The county's first permanent settlement was St. Louis, founded by Pierre Laclede, 1764. Though France had ceded the region to Spain, 1762, the settlements were made French, and other early villages were Creve Coeur, Carondelet, and Florissant, and early Catholic educational center. In the late 1700's, Americans began to settle farms on the creeks and rivers. On Cold Water Creek, a Methodist Church was formed, 1806, and on Fee Fee Creek a Baptist, 1807.

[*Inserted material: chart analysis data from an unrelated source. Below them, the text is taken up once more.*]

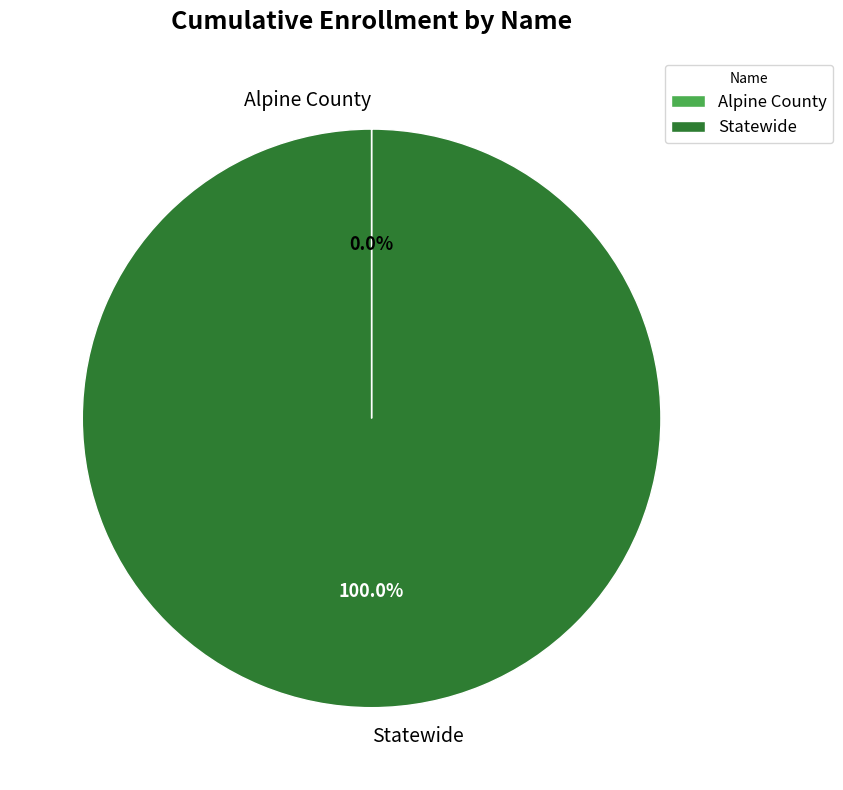

Which slice is the largest?

Statewide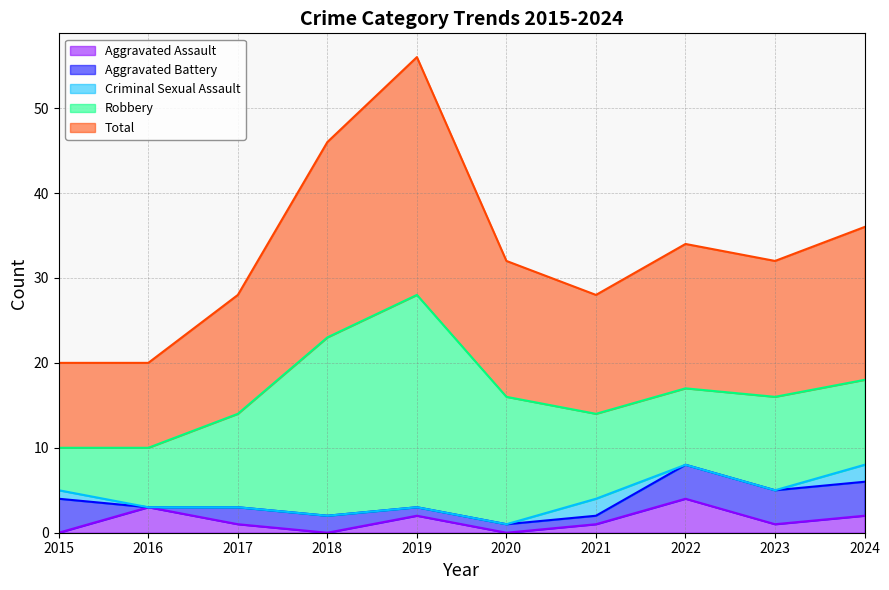

Where does the Total series first go above 16?

2018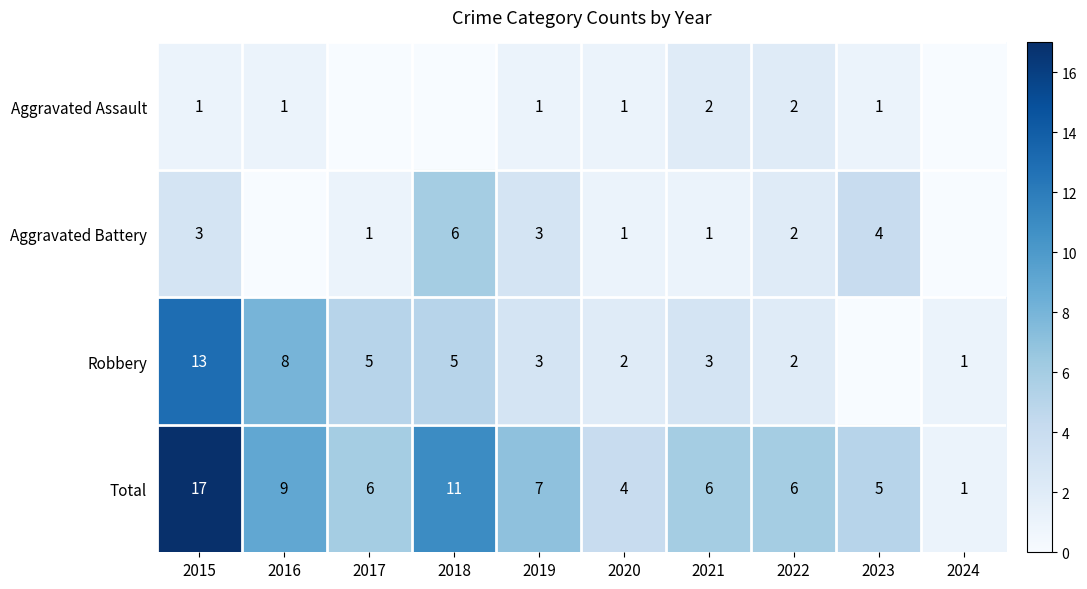

At 2015, list the series in order from smallest to largest.

Aggravated Assault, Aggravated Battery, Robbery, Total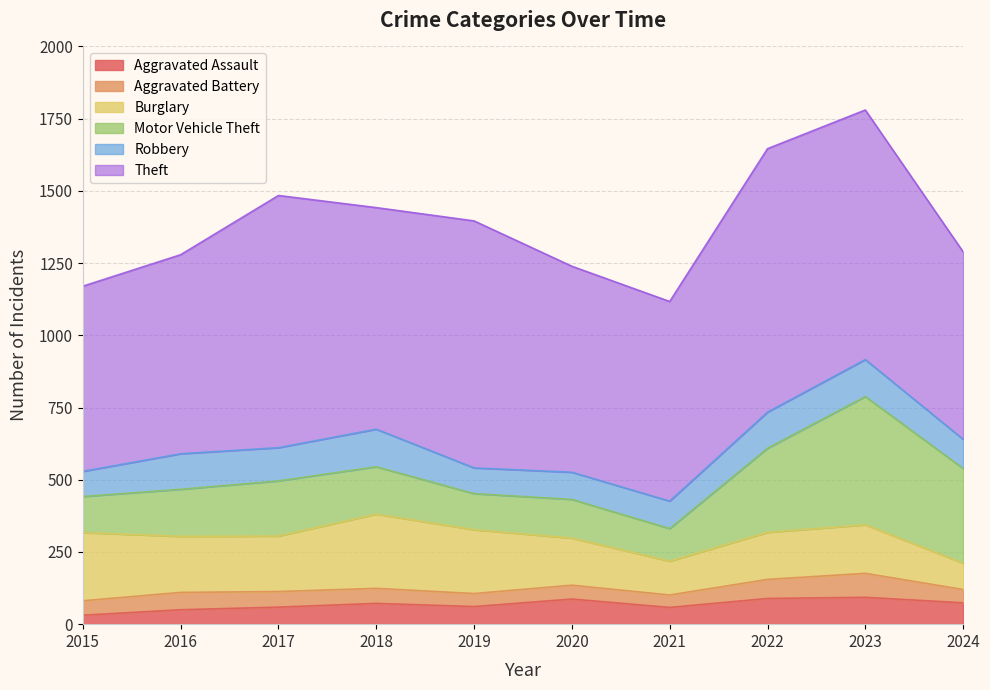

Rank the series by their maximum value, from highest to lowest.

Theft, Motor Vehicle Theft, Burglary, Robbery, Aggravated Assault, Aggravated Battery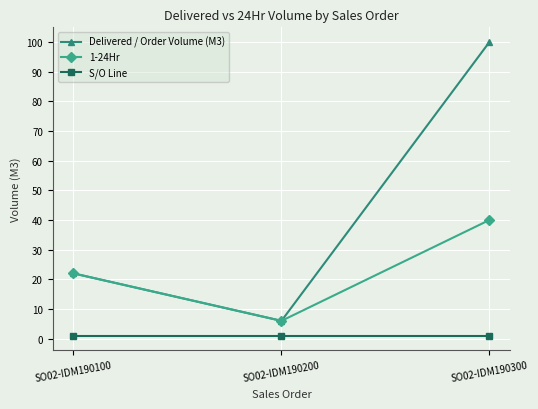

Which series changed the most between SO02-IDM190100 and SO02-IDM190300?

Delivered / Order Volume (M3)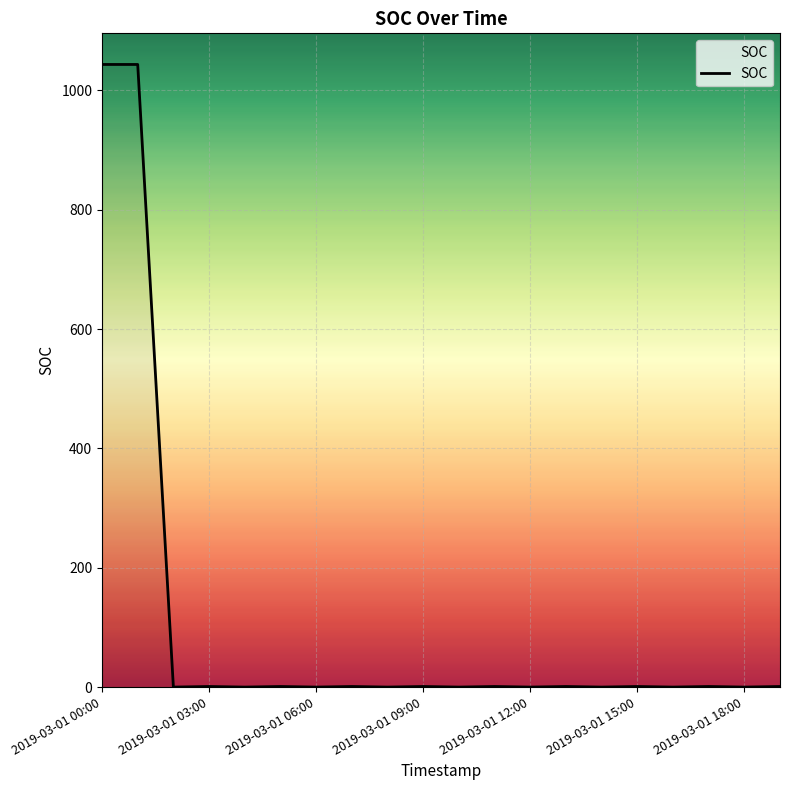

Is this an area chart (filled region under the line)?

No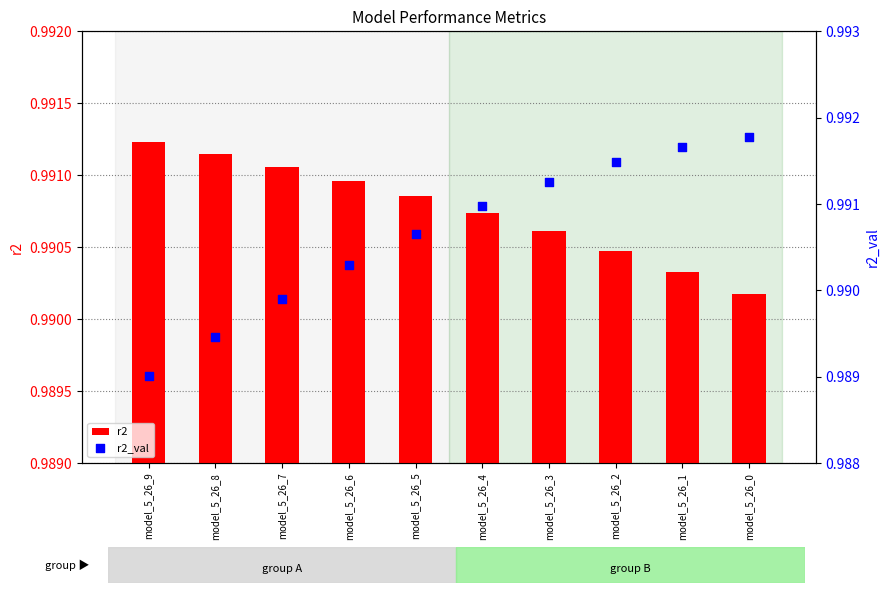

Which series reaches the minimum Y coordinate?

r2_val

St. Louis and its surrounding settlements formed one of 5 Spanish districts before the American period began, 1804, and one of first 5 counties of Missouri Territory, organized, 1812. St. Louis city and county separated, 1876, and Clayton was laid out as the new county seat, 1878. The name is for Ralph Clayton, who gave 100 acres of land.
Reverse Side:
St. Louis County developed as a suburban and recreational area and a feature of its growth is the incorporated towns founded outside the city limits of St. Louis.
Events of early county history include the establishment of Ft. Prince Charles at the mouth of the Missouri by the Spanish, 1767, and the building of Ft. Bellefontaine a few miles from the river's mouth by the U.S., 1805. Indian trading post and military cantonment, Bellefontaine was one of the first American forts west of the Mississippi. Zebulon M. Pike left from Bellefontaine on his great expedition to the Southwest, 1806.
Points of interest are Jefferson Barracks, dating from 1826; National Cemetery; log cabin home of Ulysses S. and Julia Dent Grant; Rockwoods Reservation; Babler State Park; Concordia Historical Institute Museum; Museum of Transport; and Lambert-St. Louis Airport. In the county are the major part of Washington University; Eden (Reformed Evangelical) Seminary; Concordia (Lutheran) Seminary; Catholic seminaries of Kenrick, St. Stanislaus, and Holy Family, and colleges of Fontbonne, Chaminade, and Webster.
I am an alumni of Chaminade, and it is NOT a college or University...it is a college prep (high school)..all the other names are Universities.